В это время у ворот дома остановилась машина — «скорая помощь». Гудошников встрепенулся: что это Степан так рано с работы? (Сына иногда подвозили на «скорой».) Может, случилось что? Однако вместо Степана, без стука, по-хозяйски, на пороге появились двое в белых халатах, один из них держал в руках какую-то темную одежину с длинными рукавами.
— Где у вас больной? — спросил доктор и заглянул в бумажку.
— Здесь нет больных, — пожал плечами Гудошников.
— Кто «скорую» вызывал?
— Мы не вызывали, — отчего-то съежился Сухоруков. — Мы сидим вот, беседуем…

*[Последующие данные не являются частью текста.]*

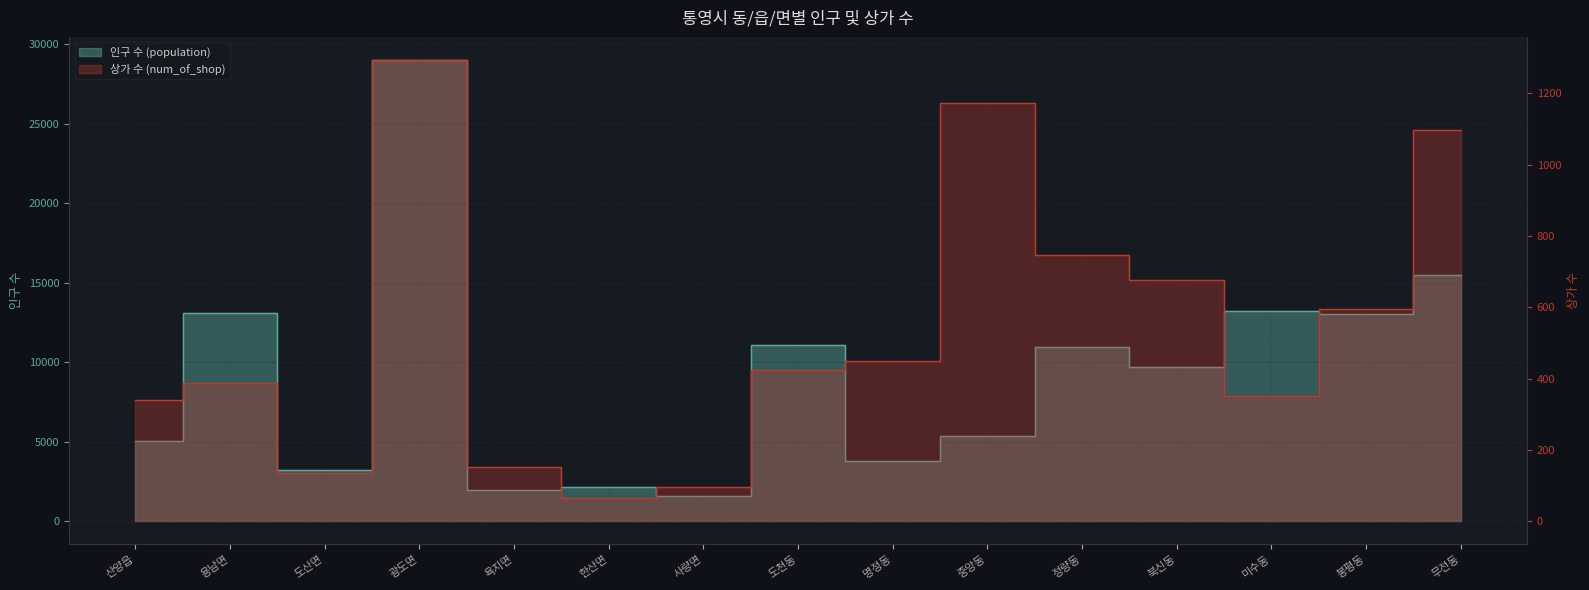

True or false: num_of_shop and population cross at least once.

False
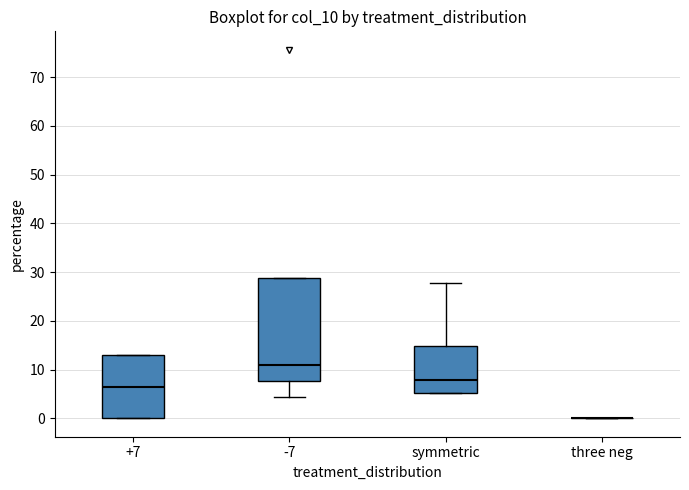

Where does the median line of the box for symmetric sit on the y-axis? The values are not printed on the chart, so give them approximately, as read against the axis.

8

— Гудошников Н.Е. — это кто? — напирал врач «скорой». — Где он? К нему вызывали врача!
— Это вот… они, — замялся Сухоруков, глазами указывая на Никиту Евсеевича. — И дом ихний…
— Ну, я… В чем дело? Мне не нужен врач. — Гудошников шагнул к пришедшим. — У меня есть свой, домашний, сын мой.
— Нас вызвали, — чуть смутился врач «скорой». — Сообщили по телефону… Сказали, вы тут буйствуете…
— Нет-нет, мы беседуем! — вдруг забормотал Сухоруков. — Сидим и мирно беседуем… И никакого буйства не было!
Врач окинул взглядом комнату, заглянул в глубь анфилады, насторожился.
— А ружье почему… стоит? Зачем?
— Я бродячих собак стреляю, — объяснил Гудошников.
— Это хорошее дело! — оживился врач. — К нам сейчас столько людей с укусами поступает. По вашему району собачья развелось, и бешеные есть… Обращаемся в городские службы, просим, а толку нет. Некому говорят, отстреливать. А почему люди-то должны страдать? Особенно дети? Эти ведь твари и детей кусают… А нас дергают: санитарная служба… Вы извините нас. Видно, кто-то злую шутку сыграл. Нам пора.
Сухоруков ушел следом за представителями «скорой», и Гудошников запер двери. «Пусть теперь кто угодно стучит — не открою, пока Степан не придет», — решил Гудошников. Иногда он так запирался, чтобы побыть одному, чтобы подумать и повспоминать всласть, или когда садился за работу над новой, привезенной из скитов и еще не исследованной книгой. Кто-то приходил, стучал, спрашивал, но так, не достучавшись, и уходил, а Никита Евсеевич, осторожно подойдя к окну, смотрел посетителю вслед. Смотрел и думал — а меня дома нет! — и ему в такие минуты казалось, что его и впрямь нет дома.